Of course, in 2018, we knew that at some point the Labour party would be forced to face one way or the other on Brexit, and that whichever choice they made was probably going to have serious electoral implications. We also knew that at some point Theresa May would be replaced as Conservative leader, while Jeremy Corbyn was certain to lead Labour into the next election.
In the backdrop, the UK faces some very difficult economic challenges. You may well have seen this bleak chart from the Bank of England, but here it is for those of you haven’t. Our economics editor, Chris Giles, has written about what the BoE’s forecast means.
This is not territory you would wish to fight an election on if you were the leader of the Conservative party.
Speaking of leadership, because the Labour party rule book makes removing a sitting leader very difficult, we can say with a high degree of certainty that Sir Keir Starmer will lead Labour into the next election (barring some kind of tragedy or a sudden change in his personal priorities).
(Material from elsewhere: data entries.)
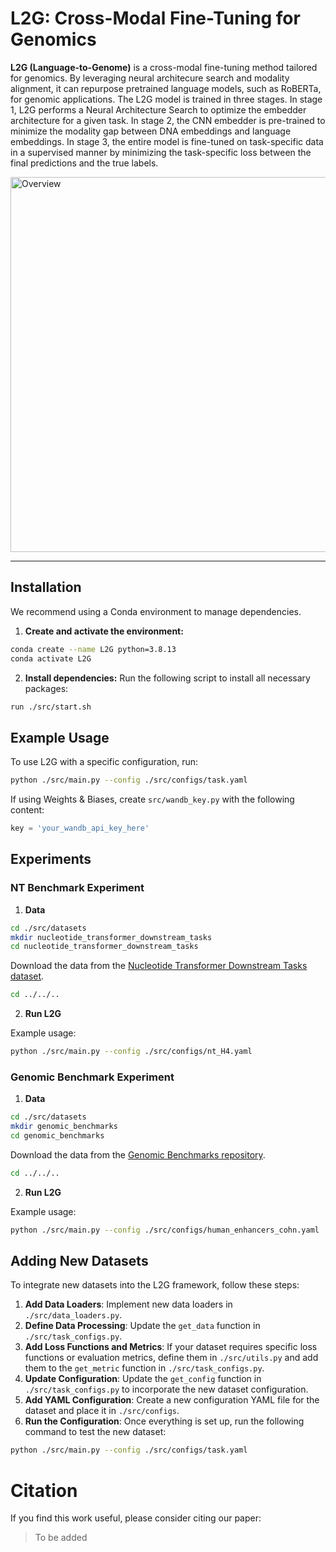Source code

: # L2G: Cross-Modal Fine-Tuning for Genomics
**L2G (Language-to-Genome)** is a cross-modal fine-tuning method tailored for genomics. By leveraging neural architecure search and modality alignment, it can repurpose pretrained language models, such as RoBERTa, for genomic applications. The L2G model is trained
in three stages. In stage 1, L2G performs a Neural Architecture Search to optimize the embedder architecture for a given task. In stage 2, the CNN embedder is pre-trained to minimize the modality gap between DNA embeddings and language embeddings. In stage 3, the entire model is fine-tuned on task-specific data in a supervised manner by minimizing the task-specific loss between the final predictions and the true labels.

<img src="https://github.com/user-attachments/assets/a28e4acf-dd07-490b-a1e2-8f06fd2b19df" alt="Overview" width="600"/>

---

## Installation
We recommend using a Conda environment to manage dependencies.

1. **Create and activate the environment:**
```bash
conda create --name L2G python=3.8.13
conda activate L2G
```

2. **Install dependencies:**
   Run the following script to install all necessary packages:
```bash
run ./src/start.sh
```


## Example Usage

To use L2G with a specific configuration, run:
```bash
python ./src/main.py --config ./src/configs/task.yaml
```

If using Weights & Biases, create `src/wandb_key.py` with the following content:
```python
key = 'your_wandb_api_key_here'
```

## Experiments

### NT Benchmark Experiment

1. **Data**
```bash
cd ./src/datasets
mkdir nucleotide_transformer_downstream_tasks
cd nucleotide_transformer_downstream_tasks
```
 Download the data from the [Nucleotide Transformer Downstream Tasks dataset](https://huggingface.co/datasets/InstaDeepAI/nucleotide_transformer_downstream_tasks).

```bash
cd ../../..
```
 
2. **Run L2G** 

Example usage:
```bash
python ./src/main.py --config ./src/configs/nt_H4.yaml
```


### Genomic Benchmark Experiment

1. **Data**
```bash
cd ./src/datasets
mkdir genomic_benchmarks
cd genomic_benchmarks
```
Download the data from the [Genomic Benchmarks repository](https://github.com/ML-Bioinfo-CEITEC/genomic_benchmarks?tab=readme-ov-file).

```bash
cd ../../..
```
 
2. **Run L2G**  

Example usage:
```bash
python ./src/main.py --config ./src/configs/human_enhancers_cohn.yaml
```

## Adding New Datasets

To integrate new datasets into the L2G framework, follow these steps:

1. **Add Data Loaders**: Implement new data loaders in `./src/data_loaders.py`.
2. **Define Data Processing**: Update the `get_data` function in `./src/task_configs.py`.
3. **Add Loss Functions and Metrics**: If your dataset requires specific loss functions or evaluation metrics, define them in `./src/utils.py` and add them to the `get_metric` function in `./src/task_configs.py`.
4. **Update Configuration**: Update the `get_config` function in `./src/task_configs.py` to incorporate the new dataset configuration.
5. **Add YAML Configuration**: Create a new configuration YAML file for the dataset and place it in `./src/configs`.
6. **Run the Configuration**: Once everything is set up, run the following command to test the new dataset:
```bash
python ./src/main.py --config ./src/configs/task.yaml
```

# Citation
If you find this work useful, please consider citing our paper:

> To be added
While the Tory party’s rule book makes it very easy to remove a sitting leader, so this prediction is higher risk, I think we can also be pretty certain that Starmer will face Boris Johnson at the next election. The big thing keeping Johnson in post is that Conservative MPs aren’t excited by the alternatives, and the economic backdrop makes it hard for pretenders to his throne to impress. These local election results so far look an awful lot like 2018’s results — an election which made it tempting to conclude that the next general election would be a hung parliament. But we all know what happened next, and it’s still too soon to say if the current deadlock will also be blown apart by events.
Keir Starmer’s got a nice Barnet
Over the next few weeks I’ll be looking at some of the more interesting and noteworthy results from the local elections, but the immediately striking one is Barnet. Yesterday, Labour won control of the north London council, which had been held by the Conservatives in all but two elections since 1964.
Although the local authority contains three Conservative-held seats, they are right in the foothills of Labour’s target seats and winning them would not get Labour close to government or anything like it.
But the Barnet seats are emotionally significant to Starmer. He has made putting Labour’s house in order on anti-Semitism a central part of his leadership and puts great personal stock in fixing the problem. This is because Labour’s chances of taking control of the borough in 2018 were badly damaged by the party’s inability to reassure British Jews of its bona fides.
Labour’s victory in Barnet and its failure to win it under former party leader Jeremy Corbyn illustrate Starmer’s strengths and weaknesses. From travelling around the country to cover this election, it was pretty clear that Starmer doesn’t inspire the fear and in some cases real loathing that Corbyn did. But it is also clear that he doesn’t inspire any enthusiasm — which Corbyn did in parts of the country.
One of the reasons political journalists like doing election night broadcasts is that it strokes our egos to be on the telly or the radio. But the other reason is that you can have any number of interesting and useful conversations in the green room with MPs who are too tired to properly lie to you.
The big ace in the hole that Conservative MPs felt they had with Corbyn was that when push came to shove, the UK would recoil at putting him in Downing Street. They think that Starmer can win places like Barnet, seats right on the outer edge of the Conservative majority, but he can’t inspire the kind of enthusiasm necessary for Labour to do anything but win by default.
Now try this
Last night, just hours before heading to the BBC studio, I saw Doctor Strange in the Multiverse of Madness at the cinema. It was lovely to be in a full house, and the film is engagingly silly and pleasingly aware of its disposable silliness. The appearance of a zombie Keir Starmer (if you see it, you’ll understand) was a somewhat unexpected coming together of work and entertainment, though.